→ **PROMPT**:
Could you repeat, word for word, the stretch of the iron ore pricing article below from "He stated that" through "per tonne respectively."?

→ **STUDY TEXT**:
*** Block opens ***
Reeling under the impact of steep hike in prices of iron ore, steel industries operating in the Kalinga Nagar Industrial Complex (KNIC), the emerging steel hub in Orissa's Jajpur district, have urged the Orissa Mining Corporation (OMC) to fix base price of iron ore on long-term basis.The Kalinga Nagar Industries Association (KNIA), the representative body of the industries operating in the area, has suggested that OMC can supply 50 per cent of the ore to these industries at this fixed price and offer the balance through the e-auction mode.
OMC can work out a base price of the ore after adding margins to the production cost, it said.
“Non serious players are manipulating the iron ore price in the open tender adopted by OMC as a result of which, iron ore prices have risen to abnormal level making units unviable. The state government should put restriction on iron ore supplies to players outside the state and sell only 25 per cent of their production to units located outside the state and offer 75 per cent to units within the state”, said P L Kandoi, president of KNIC.
He stated that the prices of iron ore in the Gandhamardhan sector have surged by 191 per cent while in the Daitari sector, there has been an upswing of 130 per cent in ore prices in the past 12 months.The price of iron ore (size 10-40 mm) of OMC for the third quarter of 2010-11, from Gandhamardan is fixed at Rs 4155 per tonne and from Daitari, at Rs 4455 per tonne. The prices of ore from these two mines for the same period of 2009-10, were Rs 1426 per tonne and Rs 1944 per tonne respectively.
*** Block closes ***
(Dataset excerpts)
*** Block opens ***
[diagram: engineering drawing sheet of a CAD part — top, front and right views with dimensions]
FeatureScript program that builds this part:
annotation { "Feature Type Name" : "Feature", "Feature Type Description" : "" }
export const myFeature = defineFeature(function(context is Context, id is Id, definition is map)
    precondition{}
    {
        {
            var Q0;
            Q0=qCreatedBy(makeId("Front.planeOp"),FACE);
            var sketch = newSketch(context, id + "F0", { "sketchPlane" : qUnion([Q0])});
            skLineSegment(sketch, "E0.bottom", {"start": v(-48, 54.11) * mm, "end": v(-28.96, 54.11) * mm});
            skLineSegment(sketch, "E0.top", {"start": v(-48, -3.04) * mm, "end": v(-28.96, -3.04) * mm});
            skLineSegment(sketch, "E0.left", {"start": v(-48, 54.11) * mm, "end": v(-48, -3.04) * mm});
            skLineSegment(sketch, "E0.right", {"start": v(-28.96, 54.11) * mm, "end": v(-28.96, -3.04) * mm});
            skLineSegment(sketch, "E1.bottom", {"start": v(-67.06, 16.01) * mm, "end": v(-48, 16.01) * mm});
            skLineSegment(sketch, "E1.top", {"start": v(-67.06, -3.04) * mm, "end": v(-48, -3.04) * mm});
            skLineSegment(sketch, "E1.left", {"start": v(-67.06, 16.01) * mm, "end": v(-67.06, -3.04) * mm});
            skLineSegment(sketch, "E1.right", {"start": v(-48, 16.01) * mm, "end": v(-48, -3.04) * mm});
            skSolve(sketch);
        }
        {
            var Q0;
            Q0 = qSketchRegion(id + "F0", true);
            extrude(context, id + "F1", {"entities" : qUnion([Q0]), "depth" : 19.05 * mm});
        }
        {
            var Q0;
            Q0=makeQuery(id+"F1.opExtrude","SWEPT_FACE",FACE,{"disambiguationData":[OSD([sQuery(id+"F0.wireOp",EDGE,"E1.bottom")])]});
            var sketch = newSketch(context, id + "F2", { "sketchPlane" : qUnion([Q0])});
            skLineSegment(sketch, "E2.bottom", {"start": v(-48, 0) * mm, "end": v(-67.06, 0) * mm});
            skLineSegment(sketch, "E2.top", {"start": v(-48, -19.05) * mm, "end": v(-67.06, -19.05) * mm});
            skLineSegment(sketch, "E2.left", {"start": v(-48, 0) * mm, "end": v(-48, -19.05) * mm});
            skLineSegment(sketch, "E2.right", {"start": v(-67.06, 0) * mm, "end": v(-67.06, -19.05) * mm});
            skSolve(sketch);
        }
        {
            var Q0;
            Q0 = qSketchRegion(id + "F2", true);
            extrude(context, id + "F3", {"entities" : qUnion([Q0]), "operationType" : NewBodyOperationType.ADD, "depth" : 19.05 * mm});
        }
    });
*** Block closes ***
→ **SOLUTION**:
He stated that the prices of iron ore in the Gandhamardhan sector have surged by 191 per cent while in the Daitari sector, there has been an upswing of 130 per cent in ore prices in the past 12 months.The price of iron ore (size 10-40 mm) of OMC for the third quarter of 2010-11, from Gandhamardan is fixed at Rs 4155 per tonne and from Daitari, at Rs 4455 per tonne. The prices of ore from these two mines for the same period of 2009-10, were Rs 1426 per tonne and Rs 1944 per tonne respectively.